Extracted material:
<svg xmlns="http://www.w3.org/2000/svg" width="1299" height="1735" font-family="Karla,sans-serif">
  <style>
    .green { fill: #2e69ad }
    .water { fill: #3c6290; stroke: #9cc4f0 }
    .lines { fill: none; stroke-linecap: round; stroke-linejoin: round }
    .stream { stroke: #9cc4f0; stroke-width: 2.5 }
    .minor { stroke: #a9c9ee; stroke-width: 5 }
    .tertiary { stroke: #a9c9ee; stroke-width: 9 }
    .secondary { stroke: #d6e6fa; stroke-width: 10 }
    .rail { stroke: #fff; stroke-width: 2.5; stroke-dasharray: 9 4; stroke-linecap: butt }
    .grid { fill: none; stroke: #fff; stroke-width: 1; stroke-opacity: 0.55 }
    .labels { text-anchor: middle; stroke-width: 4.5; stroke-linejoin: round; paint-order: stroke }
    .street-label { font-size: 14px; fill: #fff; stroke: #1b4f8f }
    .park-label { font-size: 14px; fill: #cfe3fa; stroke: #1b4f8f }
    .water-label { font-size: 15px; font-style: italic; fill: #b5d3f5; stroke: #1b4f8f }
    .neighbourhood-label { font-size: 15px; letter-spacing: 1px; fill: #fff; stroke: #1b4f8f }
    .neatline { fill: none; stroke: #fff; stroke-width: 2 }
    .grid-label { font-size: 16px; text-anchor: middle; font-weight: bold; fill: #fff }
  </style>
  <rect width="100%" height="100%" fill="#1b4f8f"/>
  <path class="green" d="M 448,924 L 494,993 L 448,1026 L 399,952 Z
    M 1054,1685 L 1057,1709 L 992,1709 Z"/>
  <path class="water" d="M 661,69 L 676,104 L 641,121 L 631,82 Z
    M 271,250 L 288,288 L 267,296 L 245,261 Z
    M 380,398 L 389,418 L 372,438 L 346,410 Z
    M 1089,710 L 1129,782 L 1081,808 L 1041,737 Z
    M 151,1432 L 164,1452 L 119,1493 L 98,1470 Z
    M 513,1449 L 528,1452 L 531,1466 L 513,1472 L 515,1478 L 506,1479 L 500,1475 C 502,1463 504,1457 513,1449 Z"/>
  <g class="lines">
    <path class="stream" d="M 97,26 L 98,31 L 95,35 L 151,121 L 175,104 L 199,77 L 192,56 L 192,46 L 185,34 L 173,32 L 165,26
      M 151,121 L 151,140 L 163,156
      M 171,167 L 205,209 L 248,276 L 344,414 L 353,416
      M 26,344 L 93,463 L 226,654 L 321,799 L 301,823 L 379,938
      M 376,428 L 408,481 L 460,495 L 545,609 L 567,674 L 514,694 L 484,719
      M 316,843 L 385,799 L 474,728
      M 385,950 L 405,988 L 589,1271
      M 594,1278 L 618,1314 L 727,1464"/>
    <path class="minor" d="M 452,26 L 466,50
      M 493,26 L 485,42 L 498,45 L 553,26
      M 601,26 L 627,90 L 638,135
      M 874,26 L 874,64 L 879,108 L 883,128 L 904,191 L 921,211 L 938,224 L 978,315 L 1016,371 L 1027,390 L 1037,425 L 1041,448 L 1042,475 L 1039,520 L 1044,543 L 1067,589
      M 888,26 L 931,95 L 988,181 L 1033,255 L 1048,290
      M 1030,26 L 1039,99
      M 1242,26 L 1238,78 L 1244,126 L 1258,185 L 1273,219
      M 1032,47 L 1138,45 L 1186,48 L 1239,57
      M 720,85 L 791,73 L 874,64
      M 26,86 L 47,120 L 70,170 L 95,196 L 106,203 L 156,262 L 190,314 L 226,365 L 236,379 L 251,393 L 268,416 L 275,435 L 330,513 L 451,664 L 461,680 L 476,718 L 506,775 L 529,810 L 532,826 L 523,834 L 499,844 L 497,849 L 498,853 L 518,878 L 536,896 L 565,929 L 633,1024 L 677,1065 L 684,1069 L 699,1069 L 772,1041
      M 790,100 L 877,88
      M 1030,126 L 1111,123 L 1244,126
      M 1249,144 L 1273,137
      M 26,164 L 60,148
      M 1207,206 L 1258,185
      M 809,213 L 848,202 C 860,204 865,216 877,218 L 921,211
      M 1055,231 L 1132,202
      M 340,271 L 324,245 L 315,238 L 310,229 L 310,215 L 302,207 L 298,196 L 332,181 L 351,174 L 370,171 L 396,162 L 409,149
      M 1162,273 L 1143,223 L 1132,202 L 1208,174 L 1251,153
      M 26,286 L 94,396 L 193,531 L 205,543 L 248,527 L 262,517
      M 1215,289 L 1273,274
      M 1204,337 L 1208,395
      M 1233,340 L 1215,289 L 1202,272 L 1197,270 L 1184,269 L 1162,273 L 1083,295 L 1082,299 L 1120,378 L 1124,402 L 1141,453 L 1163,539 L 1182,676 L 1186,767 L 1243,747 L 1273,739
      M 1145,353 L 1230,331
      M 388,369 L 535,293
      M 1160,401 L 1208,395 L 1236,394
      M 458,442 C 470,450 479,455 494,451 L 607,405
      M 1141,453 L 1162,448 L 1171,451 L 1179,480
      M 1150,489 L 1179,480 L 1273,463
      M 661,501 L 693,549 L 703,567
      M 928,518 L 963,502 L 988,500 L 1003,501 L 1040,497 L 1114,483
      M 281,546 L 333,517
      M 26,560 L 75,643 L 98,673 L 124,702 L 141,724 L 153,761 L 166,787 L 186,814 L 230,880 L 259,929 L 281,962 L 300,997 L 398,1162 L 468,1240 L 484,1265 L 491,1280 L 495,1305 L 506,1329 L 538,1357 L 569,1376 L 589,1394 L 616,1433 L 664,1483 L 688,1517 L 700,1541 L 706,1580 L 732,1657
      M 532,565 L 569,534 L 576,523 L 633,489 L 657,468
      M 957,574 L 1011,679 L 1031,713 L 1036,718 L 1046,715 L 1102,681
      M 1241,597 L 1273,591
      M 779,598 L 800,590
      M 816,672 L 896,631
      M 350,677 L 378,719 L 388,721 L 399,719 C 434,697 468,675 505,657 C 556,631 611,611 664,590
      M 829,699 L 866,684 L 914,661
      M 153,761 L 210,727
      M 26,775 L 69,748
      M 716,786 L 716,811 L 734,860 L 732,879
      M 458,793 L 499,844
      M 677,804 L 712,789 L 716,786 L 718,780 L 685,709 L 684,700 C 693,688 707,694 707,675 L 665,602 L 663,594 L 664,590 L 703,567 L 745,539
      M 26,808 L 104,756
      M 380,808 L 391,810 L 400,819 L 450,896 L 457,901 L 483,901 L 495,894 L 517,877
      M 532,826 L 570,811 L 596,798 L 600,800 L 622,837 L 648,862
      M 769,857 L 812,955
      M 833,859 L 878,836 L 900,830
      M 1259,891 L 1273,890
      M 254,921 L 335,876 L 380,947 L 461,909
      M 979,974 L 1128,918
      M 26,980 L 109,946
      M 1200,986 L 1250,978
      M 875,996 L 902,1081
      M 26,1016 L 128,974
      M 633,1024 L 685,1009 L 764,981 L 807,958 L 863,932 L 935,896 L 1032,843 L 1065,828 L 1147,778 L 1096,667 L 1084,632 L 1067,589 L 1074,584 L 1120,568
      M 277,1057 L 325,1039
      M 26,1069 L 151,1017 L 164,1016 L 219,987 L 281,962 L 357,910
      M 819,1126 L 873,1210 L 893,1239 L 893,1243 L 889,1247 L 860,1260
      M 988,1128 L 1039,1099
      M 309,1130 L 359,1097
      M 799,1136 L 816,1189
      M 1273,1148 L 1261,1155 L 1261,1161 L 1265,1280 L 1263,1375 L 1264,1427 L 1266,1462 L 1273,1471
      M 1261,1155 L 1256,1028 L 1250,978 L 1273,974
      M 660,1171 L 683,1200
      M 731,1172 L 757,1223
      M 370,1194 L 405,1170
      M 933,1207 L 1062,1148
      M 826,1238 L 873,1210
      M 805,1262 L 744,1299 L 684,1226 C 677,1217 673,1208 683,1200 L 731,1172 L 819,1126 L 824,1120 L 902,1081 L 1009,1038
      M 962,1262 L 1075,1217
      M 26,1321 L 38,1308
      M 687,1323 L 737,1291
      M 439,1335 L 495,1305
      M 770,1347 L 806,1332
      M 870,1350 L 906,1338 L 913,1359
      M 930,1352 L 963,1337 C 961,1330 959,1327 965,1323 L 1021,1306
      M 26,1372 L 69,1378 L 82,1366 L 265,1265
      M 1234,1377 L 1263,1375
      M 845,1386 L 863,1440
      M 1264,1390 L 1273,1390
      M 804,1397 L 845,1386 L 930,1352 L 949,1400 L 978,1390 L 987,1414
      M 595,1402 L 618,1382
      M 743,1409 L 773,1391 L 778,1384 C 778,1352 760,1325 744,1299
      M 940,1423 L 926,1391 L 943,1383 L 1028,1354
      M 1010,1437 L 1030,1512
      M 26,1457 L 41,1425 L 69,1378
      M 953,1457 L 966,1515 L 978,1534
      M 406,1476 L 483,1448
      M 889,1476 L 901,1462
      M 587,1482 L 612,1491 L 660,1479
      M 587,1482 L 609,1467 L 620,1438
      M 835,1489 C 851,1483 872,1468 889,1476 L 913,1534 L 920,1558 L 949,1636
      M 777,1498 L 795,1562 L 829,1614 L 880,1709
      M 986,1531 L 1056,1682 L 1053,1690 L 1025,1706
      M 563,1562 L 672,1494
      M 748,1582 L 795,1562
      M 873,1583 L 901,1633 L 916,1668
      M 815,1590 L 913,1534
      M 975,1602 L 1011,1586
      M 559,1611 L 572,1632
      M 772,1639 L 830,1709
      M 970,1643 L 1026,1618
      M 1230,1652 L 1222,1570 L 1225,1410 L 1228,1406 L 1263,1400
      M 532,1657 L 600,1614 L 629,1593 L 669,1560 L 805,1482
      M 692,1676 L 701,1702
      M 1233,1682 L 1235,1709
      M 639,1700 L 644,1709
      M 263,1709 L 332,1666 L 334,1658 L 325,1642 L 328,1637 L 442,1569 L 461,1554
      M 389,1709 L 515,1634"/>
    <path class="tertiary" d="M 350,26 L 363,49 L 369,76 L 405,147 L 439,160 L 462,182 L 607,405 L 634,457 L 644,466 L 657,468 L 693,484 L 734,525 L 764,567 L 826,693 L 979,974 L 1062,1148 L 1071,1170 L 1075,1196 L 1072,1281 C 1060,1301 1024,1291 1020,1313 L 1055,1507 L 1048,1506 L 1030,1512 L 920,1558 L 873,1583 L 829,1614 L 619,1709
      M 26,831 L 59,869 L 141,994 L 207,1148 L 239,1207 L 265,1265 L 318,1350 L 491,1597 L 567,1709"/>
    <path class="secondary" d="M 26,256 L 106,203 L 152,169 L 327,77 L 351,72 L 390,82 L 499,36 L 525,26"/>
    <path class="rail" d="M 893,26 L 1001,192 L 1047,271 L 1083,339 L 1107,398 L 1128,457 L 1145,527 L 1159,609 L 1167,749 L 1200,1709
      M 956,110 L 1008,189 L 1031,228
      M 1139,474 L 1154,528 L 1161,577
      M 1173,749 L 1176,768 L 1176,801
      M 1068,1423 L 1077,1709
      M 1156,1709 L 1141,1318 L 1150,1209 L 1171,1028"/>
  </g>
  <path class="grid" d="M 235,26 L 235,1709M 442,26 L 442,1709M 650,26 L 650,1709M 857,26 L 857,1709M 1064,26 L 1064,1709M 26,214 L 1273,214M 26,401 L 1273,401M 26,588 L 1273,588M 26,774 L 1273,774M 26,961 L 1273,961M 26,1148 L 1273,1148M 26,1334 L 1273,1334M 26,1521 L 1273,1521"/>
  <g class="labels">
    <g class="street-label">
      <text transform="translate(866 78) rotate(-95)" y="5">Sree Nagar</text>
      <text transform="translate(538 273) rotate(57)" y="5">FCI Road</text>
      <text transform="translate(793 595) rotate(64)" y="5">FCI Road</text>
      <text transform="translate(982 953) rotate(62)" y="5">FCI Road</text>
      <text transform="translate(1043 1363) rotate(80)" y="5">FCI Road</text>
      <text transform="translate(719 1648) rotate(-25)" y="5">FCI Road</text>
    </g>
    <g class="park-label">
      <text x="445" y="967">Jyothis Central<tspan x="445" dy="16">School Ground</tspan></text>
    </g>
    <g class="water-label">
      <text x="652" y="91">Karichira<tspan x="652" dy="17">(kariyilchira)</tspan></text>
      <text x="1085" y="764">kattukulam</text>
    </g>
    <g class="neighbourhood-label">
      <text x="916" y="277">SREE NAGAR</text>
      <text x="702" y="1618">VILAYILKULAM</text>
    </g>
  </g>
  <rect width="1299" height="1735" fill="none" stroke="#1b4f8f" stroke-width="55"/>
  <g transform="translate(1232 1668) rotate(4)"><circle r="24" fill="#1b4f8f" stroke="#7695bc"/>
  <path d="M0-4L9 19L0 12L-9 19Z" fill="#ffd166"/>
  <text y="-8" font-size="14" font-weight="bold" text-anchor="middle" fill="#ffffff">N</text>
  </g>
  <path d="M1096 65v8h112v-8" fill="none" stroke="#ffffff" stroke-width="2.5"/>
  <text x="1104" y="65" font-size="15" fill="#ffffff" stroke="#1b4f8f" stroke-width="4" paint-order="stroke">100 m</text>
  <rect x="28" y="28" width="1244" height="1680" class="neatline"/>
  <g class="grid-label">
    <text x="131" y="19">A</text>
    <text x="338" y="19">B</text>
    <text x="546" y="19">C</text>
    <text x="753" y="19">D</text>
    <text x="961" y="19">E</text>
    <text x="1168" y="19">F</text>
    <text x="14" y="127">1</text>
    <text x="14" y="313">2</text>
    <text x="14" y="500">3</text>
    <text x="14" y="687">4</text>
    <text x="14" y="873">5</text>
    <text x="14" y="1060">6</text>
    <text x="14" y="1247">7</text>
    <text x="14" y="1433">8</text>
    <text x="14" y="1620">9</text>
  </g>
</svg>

Work instructions: Each line in the data that holds the word "lines" must be copied.

Task answer:
    .lines { fill: none; stroke-linecap: round; stroke-linejoin: round }
  <g class="lines">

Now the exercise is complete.